**Problem to solve:** Using the material below, print a verbatim copy of every line from the one containing "Оцените комфорт и" through the one containing "6 august 2026", inclusive, and omit the pictures.

____________________

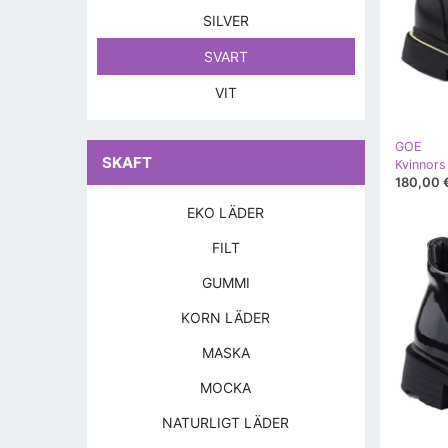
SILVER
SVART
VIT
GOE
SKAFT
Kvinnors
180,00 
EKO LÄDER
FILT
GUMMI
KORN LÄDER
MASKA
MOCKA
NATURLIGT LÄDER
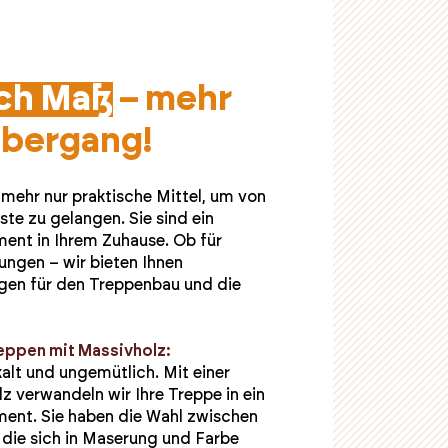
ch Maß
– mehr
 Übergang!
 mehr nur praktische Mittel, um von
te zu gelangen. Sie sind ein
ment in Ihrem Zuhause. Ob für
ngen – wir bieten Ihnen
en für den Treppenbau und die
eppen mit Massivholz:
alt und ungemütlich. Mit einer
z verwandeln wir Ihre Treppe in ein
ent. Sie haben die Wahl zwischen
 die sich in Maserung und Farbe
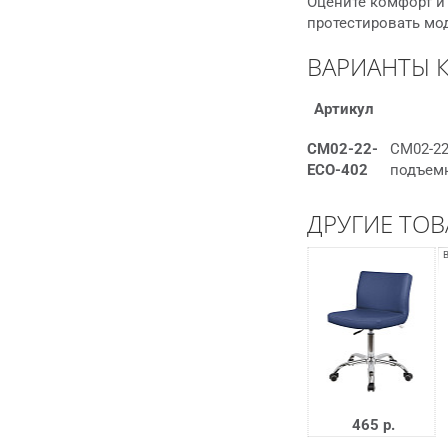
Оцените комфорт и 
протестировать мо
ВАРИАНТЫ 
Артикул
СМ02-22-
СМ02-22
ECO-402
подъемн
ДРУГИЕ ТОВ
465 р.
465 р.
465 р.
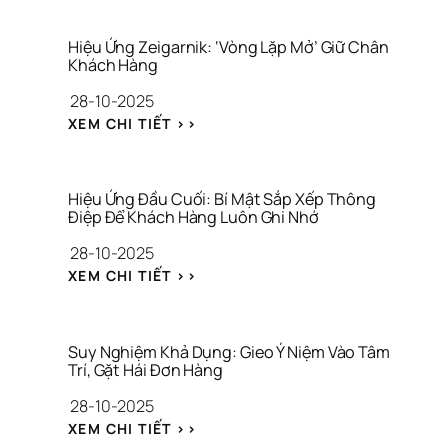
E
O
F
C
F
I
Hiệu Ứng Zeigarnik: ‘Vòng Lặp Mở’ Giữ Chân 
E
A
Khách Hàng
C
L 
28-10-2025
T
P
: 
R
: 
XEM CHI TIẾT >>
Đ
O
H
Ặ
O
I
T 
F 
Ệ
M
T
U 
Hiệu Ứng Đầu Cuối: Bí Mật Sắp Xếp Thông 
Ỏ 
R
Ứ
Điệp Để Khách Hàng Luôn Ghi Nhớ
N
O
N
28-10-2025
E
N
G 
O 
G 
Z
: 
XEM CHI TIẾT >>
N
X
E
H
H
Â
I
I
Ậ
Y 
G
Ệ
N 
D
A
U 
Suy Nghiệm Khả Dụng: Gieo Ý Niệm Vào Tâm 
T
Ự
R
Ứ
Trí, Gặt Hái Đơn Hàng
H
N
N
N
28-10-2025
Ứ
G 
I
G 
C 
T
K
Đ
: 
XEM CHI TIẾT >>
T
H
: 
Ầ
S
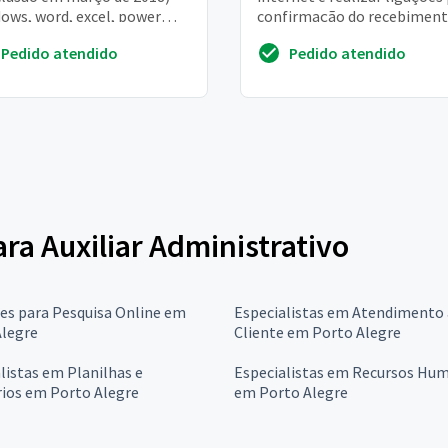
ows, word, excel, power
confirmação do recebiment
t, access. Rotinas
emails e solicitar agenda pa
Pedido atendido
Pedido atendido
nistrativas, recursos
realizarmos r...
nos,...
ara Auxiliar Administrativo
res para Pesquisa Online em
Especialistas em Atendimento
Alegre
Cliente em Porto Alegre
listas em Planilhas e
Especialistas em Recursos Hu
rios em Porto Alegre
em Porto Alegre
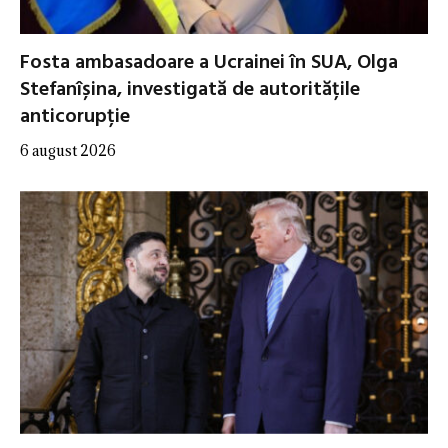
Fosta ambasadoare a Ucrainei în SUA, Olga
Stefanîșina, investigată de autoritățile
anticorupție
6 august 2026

____________________

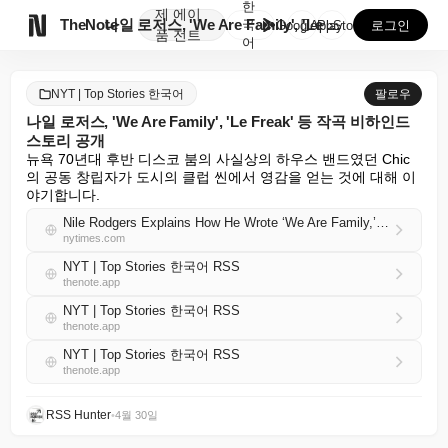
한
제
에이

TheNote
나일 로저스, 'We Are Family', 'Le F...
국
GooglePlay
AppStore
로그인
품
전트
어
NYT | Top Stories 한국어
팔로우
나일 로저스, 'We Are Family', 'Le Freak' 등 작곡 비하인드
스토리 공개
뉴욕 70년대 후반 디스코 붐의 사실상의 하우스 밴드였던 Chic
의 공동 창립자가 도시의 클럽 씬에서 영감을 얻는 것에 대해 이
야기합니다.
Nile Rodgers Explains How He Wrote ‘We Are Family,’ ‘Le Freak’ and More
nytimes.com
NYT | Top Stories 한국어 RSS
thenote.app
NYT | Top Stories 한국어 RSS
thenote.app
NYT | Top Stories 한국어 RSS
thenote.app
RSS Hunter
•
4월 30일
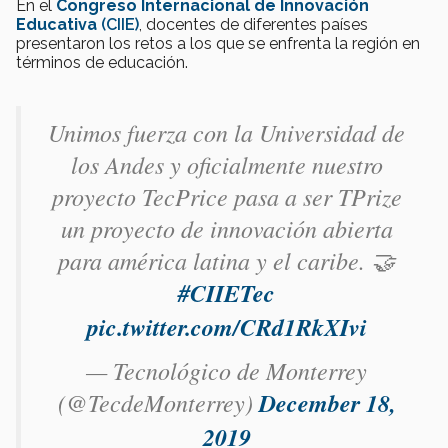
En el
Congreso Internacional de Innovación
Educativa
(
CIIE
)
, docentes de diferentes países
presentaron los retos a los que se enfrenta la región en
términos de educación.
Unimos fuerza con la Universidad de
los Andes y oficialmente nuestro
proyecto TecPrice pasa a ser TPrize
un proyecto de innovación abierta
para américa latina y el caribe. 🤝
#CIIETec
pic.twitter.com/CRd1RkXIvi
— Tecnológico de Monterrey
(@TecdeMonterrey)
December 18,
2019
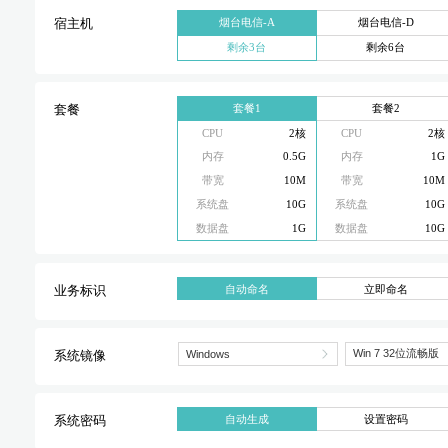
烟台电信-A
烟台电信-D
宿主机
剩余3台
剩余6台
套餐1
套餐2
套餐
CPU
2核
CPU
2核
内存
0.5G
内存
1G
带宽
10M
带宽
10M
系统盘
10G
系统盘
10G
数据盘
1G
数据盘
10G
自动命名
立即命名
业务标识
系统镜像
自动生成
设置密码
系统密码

____________________

**Response to this task:**
Оцените комфорт и 
протестировать мо
ВАРИАНТЫ 
Артикул
СМ02-22-
СМ02-22
ECO-402
подъемн
ДРУГИЕ ТОВ
465 р.
465 р.
465 р.
E
O
F
C
F
I
Hiệu Ứng Zeigarnik: ‘Vòng Lặp Mở’ Giữ Chân 
E
A
Khách Hàng
C
L 
28-10-2025
T
P
: 
R
: 
XEM CHI TIẾT >>
Đ
O
H
Ặ
O
I
T 
F 
Ệ
M
T
U 
Hiệu Ứng Đầu Cuối: Bí Mật Sắp Xếp Thông 
Ỏ 
R
Ứ
Điệp Để Khách Hàng Luôn Ghi Nhớ
N
O
N
28-10-2025
E
N
G 
O 
G 
Z
: 
XEM CHI TIẾT >>
N
X
E
H
H
Â
I
I
Ậ
Y 
G
Ệ
N 
D
A
U 
Suy Nghiệm Khả Dụng: Gieo Ý Niệm Vào Tâm 
T
Ự
R
Ứ
Trí, Gặt Hái Đơn Hàng
H
N
N
N
28-10-2025
Ứ
G 
I
G 
C 
T
K
Đ
: 
XEM CHI TIẾT >>
T
H
: 
Ầ
S
ows, word, excel, power
confirmação do recebiment
t, access. Rotinas
emails e solicitar agenda pa
Pedido atendido
Pedido atendido
nistrativas, recursos
realizarmos r...
nos,...
ara Auxiliar Administrativo
res para Pesquisa Online em
Especialistas em Atendimento
Alegre
Cliente em Porto Alegre
listas em Planilhas e
Especialistas em Recursos Hu
rios em Porto Alegre
em Porto Alegre
Fosta ambasadoare a Ucrainei în SUA, Olga
Stefanîșina, investigată de autoritățile
anticorupție
6 august 2026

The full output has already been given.